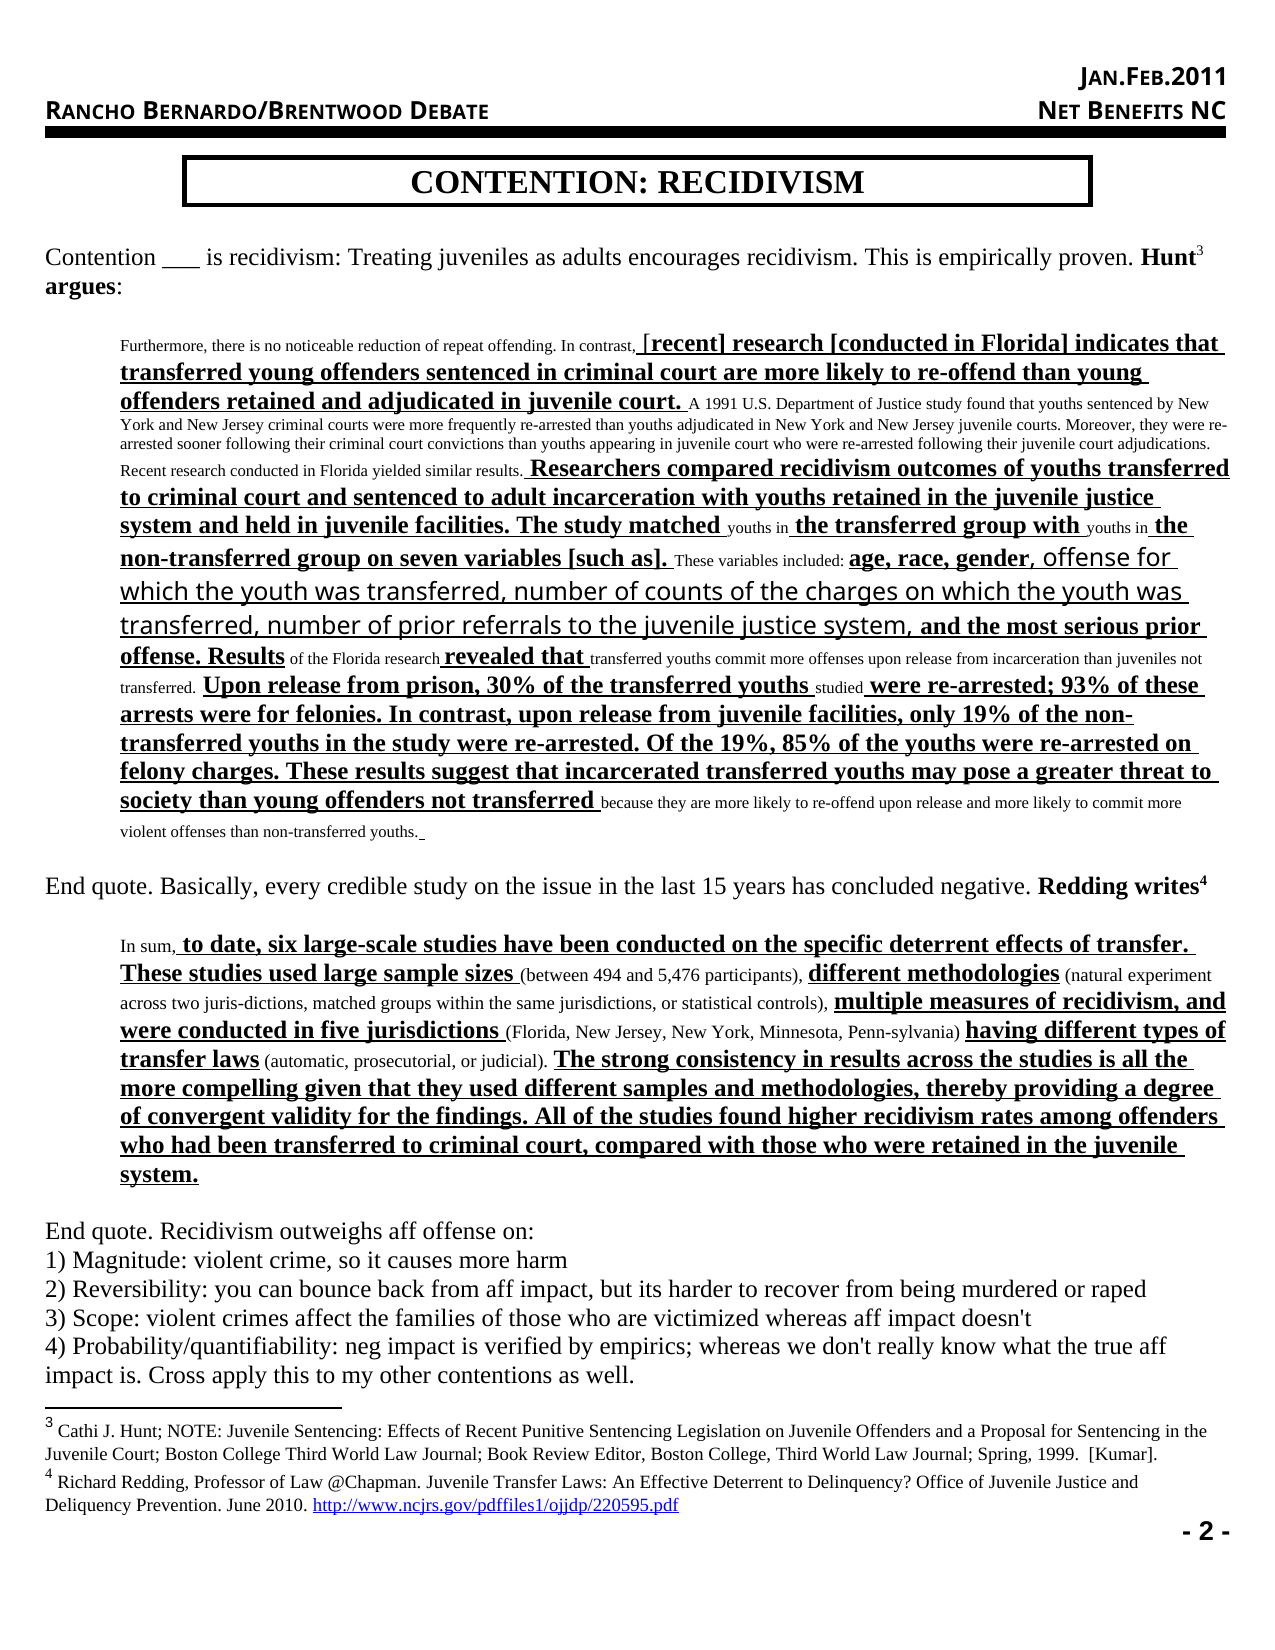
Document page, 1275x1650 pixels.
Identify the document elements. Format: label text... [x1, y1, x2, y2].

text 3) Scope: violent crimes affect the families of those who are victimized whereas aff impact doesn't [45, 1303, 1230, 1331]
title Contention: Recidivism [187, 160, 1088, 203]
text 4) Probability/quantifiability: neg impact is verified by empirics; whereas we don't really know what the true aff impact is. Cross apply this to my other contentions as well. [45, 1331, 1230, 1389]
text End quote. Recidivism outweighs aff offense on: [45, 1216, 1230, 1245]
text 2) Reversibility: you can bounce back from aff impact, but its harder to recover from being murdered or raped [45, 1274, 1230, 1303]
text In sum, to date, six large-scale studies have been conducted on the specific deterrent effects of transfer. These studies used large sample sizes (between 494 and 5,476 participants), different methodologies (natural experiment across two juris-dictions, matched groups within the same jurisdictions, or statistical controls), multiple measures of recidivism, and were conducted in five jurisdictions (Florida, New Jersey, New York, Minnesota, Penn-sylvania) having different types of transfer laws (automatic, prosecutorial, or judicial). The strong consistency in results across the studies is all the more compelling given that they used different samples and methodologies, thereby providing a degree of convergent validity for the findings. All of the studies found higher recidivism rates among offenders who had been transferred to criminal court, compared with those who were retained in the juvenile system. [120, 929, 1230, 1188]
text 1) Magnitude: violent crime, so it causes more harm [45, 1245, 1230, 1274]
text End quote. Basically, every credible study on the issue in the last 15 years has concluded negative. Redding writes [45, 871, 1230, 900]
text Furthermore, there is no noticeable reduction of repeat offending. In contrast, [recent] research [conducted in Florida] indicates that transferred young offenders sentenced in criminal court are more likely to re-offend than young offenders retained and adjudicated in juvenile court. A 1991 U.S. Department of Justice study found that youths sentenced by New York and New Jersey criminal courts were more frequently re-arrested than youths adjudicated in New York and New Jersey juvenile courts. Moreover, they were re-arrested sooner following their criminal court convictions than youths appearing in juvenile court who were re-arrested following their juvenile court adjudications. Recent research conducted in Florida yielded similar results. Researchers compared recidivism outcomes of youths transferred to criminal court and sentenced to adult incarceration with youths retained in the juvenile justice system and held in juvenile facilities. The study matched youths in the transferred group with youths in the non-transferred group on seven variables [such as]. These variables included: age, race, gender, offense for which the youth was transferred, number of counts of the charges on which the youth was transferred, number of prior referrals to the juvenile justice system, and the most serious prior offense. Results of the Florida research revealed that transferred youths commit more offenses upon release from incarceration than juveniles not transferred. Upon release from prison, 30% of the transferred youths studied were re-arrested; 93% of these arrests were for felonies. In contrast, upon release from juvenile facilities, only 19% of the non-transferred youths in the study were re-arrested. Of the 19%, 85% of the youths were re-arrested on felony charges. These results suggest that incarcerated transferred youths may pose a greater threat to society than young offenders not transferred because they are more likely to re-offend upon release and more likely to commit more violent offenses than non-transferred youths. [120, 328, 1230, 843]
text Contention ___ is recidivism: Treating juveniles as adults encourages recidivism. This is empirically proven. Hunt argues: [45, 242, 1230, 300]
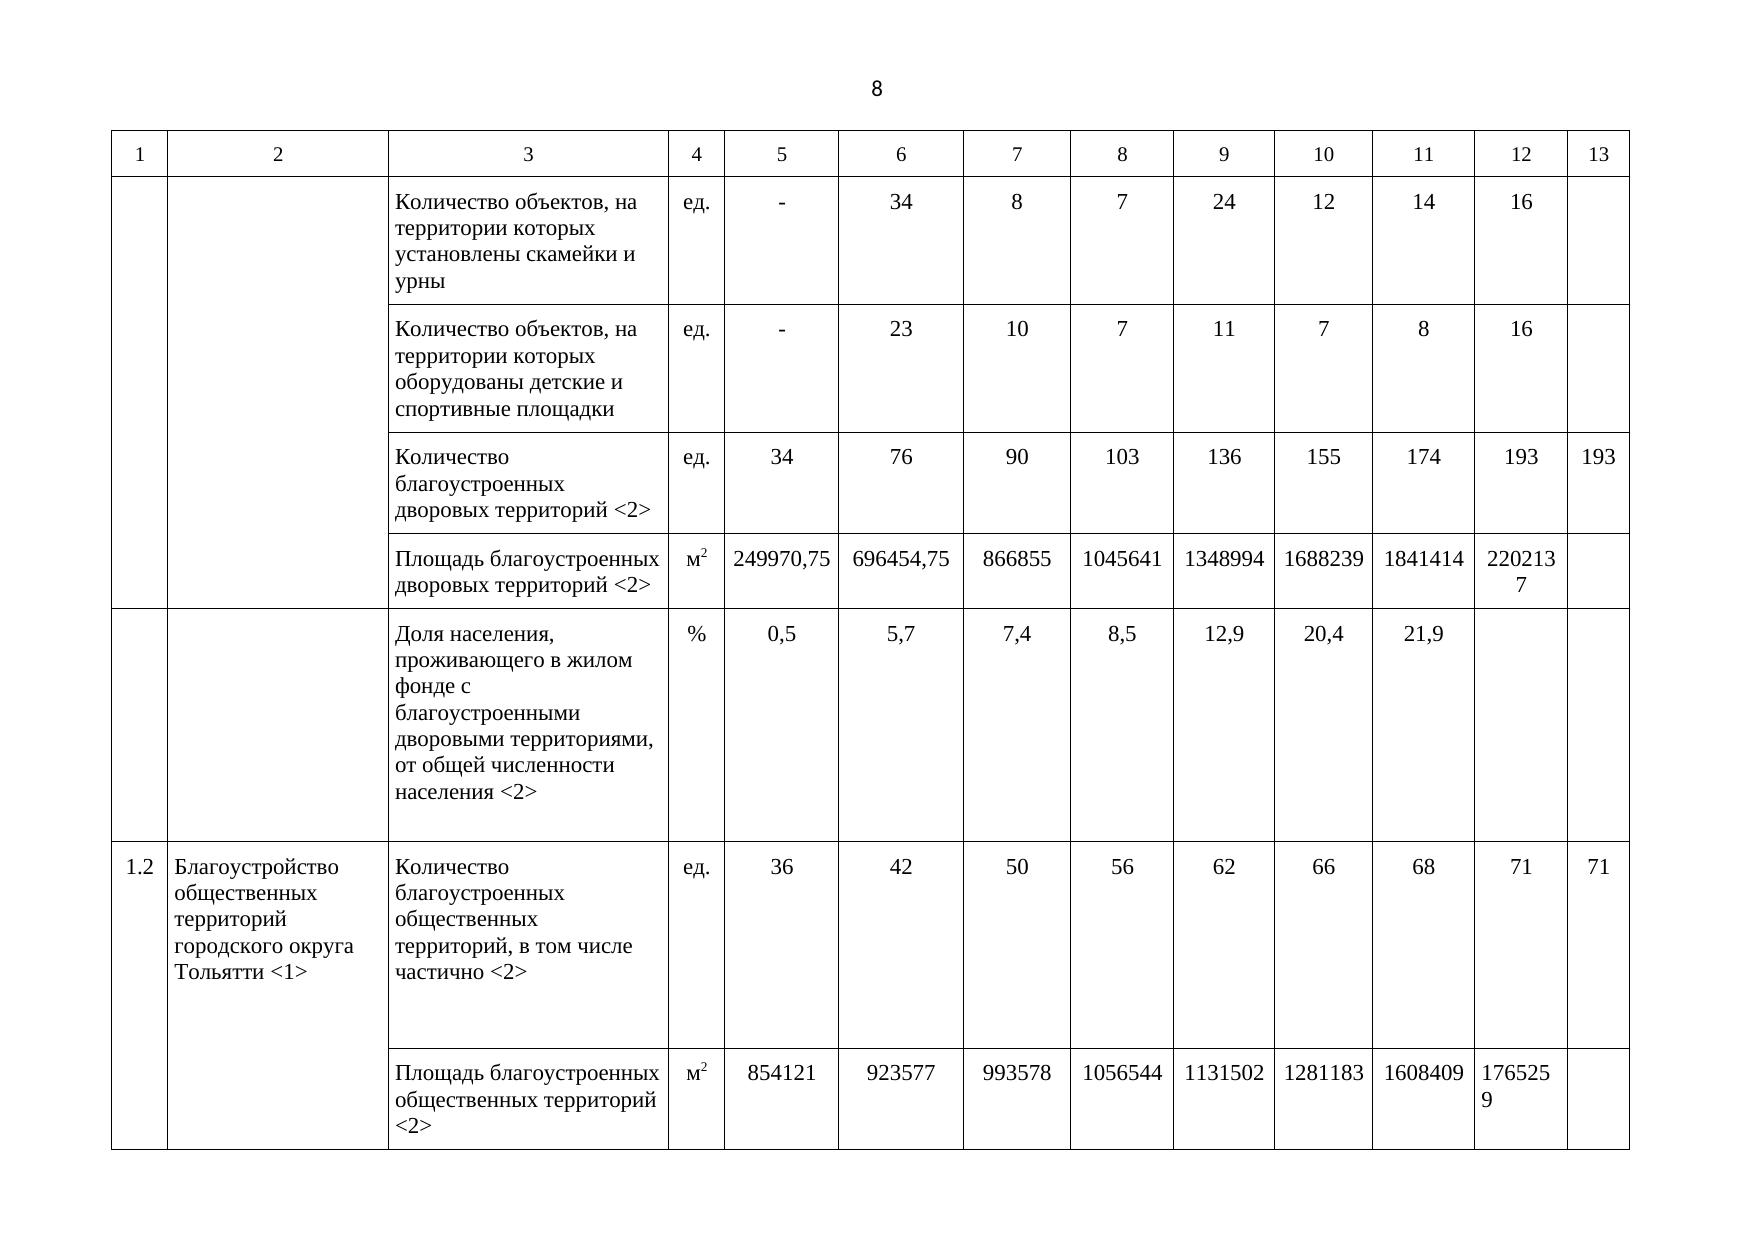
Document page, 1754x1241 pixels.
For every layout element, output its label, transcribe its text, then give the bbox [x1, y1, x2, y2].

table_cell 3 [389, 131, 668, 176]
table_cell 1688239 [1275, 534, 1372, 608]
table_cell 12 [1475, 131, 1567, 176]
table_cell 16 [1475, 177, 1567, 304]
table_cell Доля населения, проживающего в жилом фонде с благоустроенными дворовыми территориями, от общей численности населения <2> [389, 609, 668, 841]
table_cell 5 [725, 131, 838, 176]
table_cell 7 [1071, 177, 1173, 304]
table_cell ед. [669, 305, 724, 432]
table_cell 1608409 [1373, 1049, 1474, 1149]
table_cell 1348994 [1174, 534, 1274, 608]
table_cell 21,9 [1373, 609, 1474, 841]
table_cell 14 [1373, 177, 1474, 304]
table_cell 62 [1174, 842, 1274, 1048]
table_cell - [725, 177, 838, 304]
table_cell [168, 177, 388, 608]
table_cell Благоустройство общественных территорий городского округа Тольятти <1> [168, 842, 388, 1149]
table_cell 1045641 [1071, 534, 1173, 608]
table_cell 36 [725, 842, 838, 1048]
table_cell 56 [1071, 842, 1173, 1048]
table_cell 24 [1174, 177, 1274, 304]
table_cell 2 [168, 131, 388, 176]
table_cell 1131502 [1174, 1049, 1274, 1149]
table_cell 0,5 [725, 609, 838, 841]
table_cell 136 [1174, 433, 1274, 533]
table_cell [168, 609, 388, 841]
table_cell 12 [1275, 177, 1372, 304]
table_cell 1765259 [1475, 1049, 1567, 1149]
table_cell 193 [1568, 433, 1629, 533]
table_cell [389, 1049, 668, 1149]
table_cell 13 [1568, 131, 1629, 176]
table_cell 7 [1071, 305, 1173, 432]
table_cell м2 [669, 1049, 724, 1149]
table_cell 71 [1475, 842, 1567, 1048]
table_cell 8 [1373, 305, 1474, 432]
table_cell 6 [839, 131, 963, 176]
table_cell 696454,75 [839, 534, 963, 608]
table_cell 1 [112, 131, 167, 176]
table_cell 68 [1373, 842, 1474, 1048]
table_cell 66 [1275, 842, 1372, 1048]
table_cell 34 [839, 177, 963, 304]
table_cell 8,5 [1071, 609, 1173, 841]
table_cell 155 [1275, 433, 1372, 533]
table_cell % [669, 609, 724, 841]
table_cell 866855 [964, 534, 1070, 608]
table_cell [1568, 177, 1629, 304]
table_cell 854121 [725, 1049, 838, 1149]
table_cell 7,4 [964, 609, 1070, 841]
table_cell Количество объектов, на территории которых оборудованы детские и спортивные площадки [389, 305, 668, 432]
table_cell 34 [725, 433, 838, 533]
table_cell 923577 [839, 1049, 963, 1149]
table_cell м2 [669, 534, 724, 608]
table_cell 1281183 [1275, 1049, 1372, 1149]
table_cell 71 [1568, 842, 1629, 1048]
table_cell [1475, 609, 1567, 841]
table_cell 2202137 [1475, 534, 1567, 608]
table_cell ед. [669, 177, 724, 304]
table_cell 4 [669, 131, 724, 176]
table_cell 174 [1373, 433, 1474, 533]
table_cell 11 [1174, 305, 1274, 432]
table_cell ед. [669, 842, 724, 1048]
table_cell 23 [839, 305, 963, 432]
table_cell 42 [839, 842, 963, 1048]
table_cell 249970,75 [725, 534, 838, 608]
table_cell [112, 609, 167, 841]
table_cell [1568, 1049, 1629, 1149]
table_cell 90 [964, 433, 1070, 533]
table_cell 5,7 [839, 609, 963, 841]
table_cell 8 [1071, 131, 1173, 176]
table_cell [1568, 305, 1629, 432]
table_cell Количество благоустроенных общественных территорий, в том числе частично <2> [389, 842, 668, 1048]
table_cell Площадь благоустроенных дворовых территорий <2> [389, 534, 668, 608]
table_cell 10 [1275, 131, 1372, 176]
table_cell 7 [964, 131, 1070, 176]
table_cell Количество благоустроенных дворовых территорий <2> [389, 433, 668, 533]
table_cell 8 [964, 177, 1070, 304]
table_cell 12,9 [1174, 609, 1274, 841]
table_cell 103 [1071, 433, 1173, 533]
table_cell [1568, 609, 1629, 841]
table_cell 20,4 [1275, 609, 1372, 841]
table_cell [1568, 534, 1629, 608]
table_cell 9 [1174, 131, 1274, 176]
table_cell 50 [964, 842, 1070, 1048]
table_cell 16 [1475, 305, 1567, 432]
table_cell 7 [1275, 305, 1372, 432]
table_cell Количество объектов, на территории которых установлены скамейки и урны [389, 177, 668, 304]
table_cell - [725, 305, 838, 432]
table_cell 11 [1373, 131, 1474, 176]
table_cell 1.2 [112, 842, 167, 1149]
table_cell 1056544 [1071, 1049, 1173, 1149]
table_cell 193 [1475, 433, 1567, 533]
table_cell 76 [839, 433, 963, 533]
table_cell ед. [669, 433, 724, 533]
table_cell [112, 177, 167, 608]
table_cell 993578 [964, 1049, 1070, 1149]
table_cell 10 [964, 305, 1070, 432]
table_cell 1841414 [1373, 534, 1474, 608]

- _What the exercise asks_:
If a line in the records above has the word "quote", copy it out.

- _Reply_:
text End quote. Recidivism outweighs aff offense on: [45, 1216, 1230, 1245]
text End quote. Basically, every credible study on the issue in the last 15 years has concluded negative. Redding writes [45, 871, 1230, 900]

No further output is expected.